The Ancient Egyptians believed that there was a mysterious connection between them and the world of the Gods, which could be activated by saying holy words. Moreover, they believed they could have the divine powers at their disposal by saying prayers.

But the strongest Ancient Egyptian principle about magic is the belief in a direct connection between the spoken word or the image shown and the desired event or circumstance.

In other words, the Egyptian was so intensely aware of the power of the word and the image that his entire theological, spiritual worldview was based on this. Therefore, word and image magic is part of the Egyptian’s basic understanding of creative processes.

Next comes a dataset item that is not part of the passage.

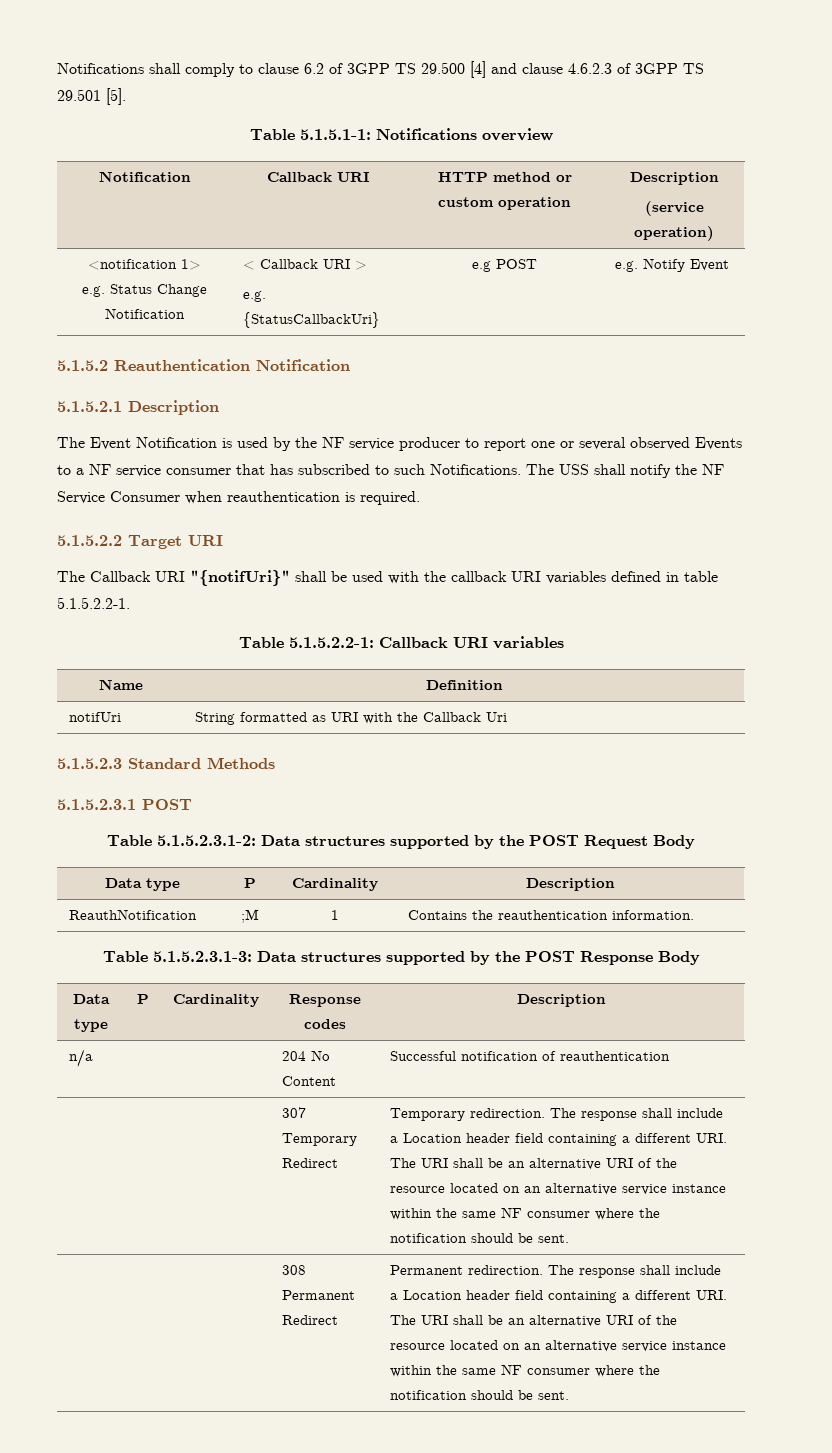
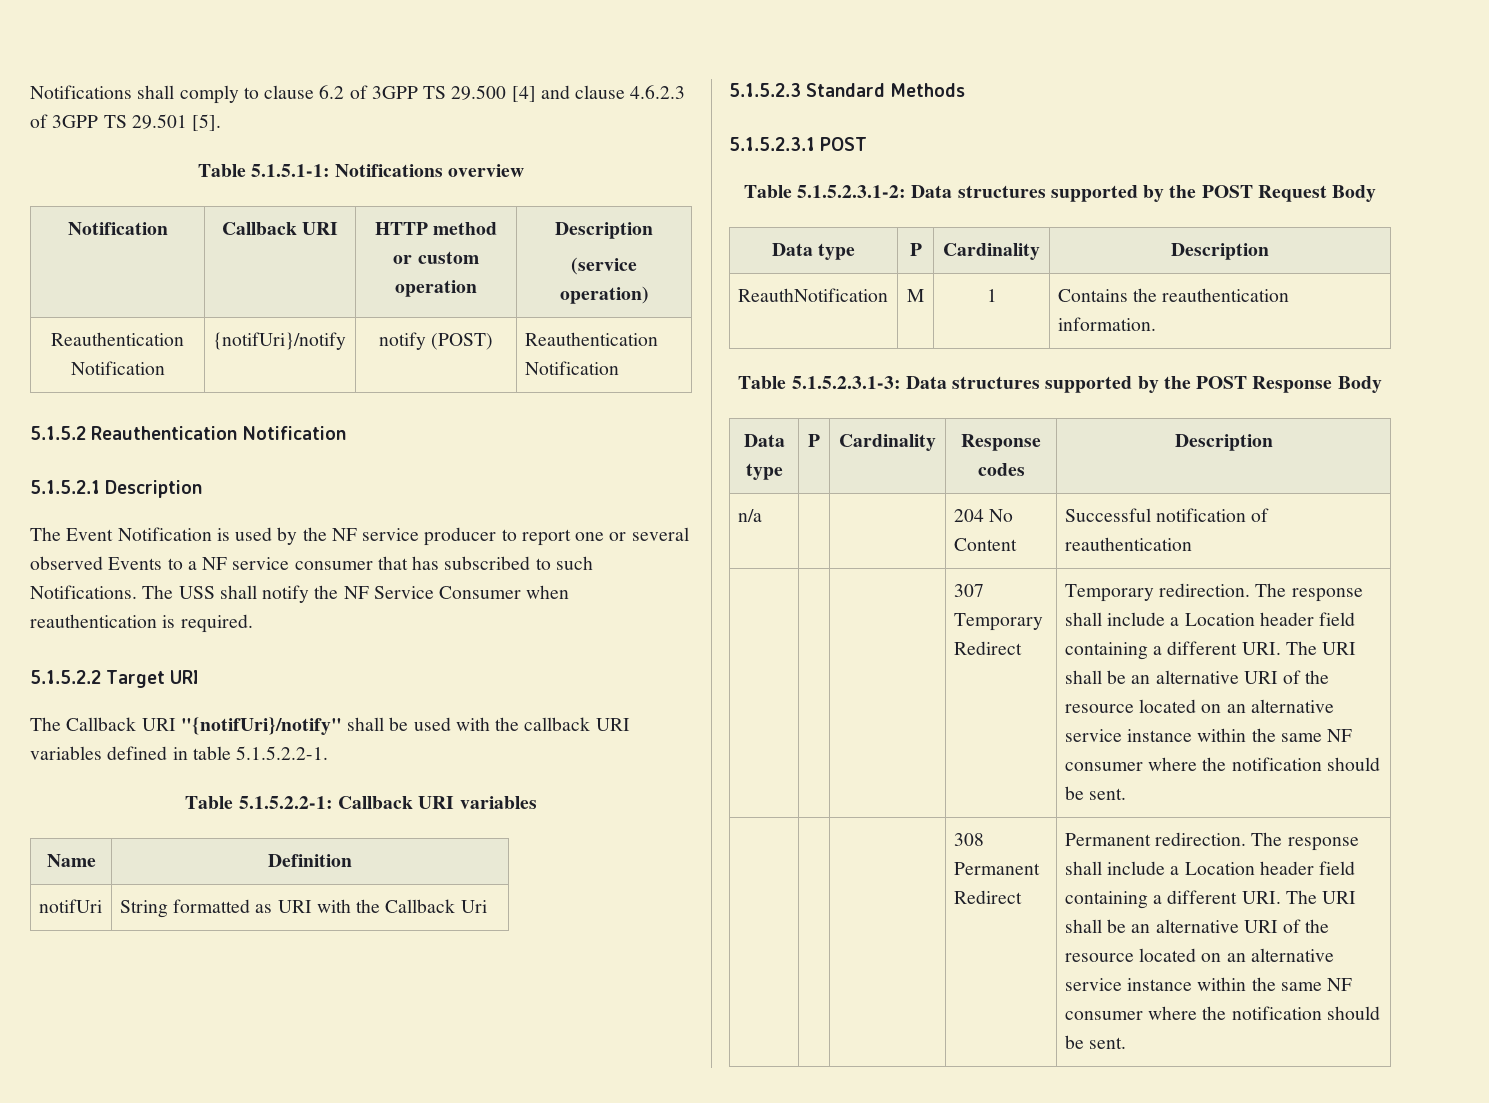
[88,259,201,270] [82,284,207,297] [105,308,185,319] [242,259,367,270] [242,291,266,302] [242,312,380,328] [472,259,537,272] [614,258,729,272] <notification 1> // e.g. Status Change Notification | < Callback URI > // e.g. {StatusCallbackUri} | e.g POST | e.g. Notify Event -> [51,332,184,346] [70,361,165,375] [212,332,346,350] [378,332,494,350] [524,332,658,346] [524,361,619,375] Reauthentication Notification | {notifUri}/notify | notify (POST) | Reauthentication Notification
[190,570,290,586] "{notifUri}" -> [180,717,342,735] "{notifUri}/notify"
[241,909,259,923] ;M -> [907,289,924,302] M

The principles of analogy and sympathy were the most crucial building blocks of this magical practice in profane everyday life and the sacred and funerary realm.

An analogy here means the imitation and equation of two or more things. Sympathy is the use of similarity between things, in Latin called similia similibus.

Magical tools can be of material or linguistic nature.

Material magical tools could be:

 materials and the symbolism of their colors,

 amulets,

 the entire funerary equipment, including tomb models, servant figures, and ushabtis,

 remedies,

 magic knives (or birth tusks)

 offerings or also

 concrete objects symbolizing the enemy.

By linguistic magical tools, we understand, for example:

 recited texts, hymns, and litanies (repeated chanting prayers),

 pyramid texts,

 coffin texts,

 the Ancient Egyptian Book-of-the-Dead,

 afterlife guides such as the Amduat,

 magical letters to the dead ancestors,

and much more.

They performed spell actions for preventive protection. The spells worked as concrete defensive steps to create the desired event or restore a previous state.

This took the form of rituals through

 incenses

 libations (pouring liquids)

 symbolic smashing and destruction

 real or symbolic slaughter

 gestures or

 offerings.

Even the compliance to chastity rules and the cultivation of purity can be interpreted as part of a magic act as soon as it happened with the intention of a concrete, foreseeable manifestation.


Fig. 7: Book-of-the-Dead of the priest of Horus, Imhotep, ca. 332–200 B.C., Early Ptolemaic Period.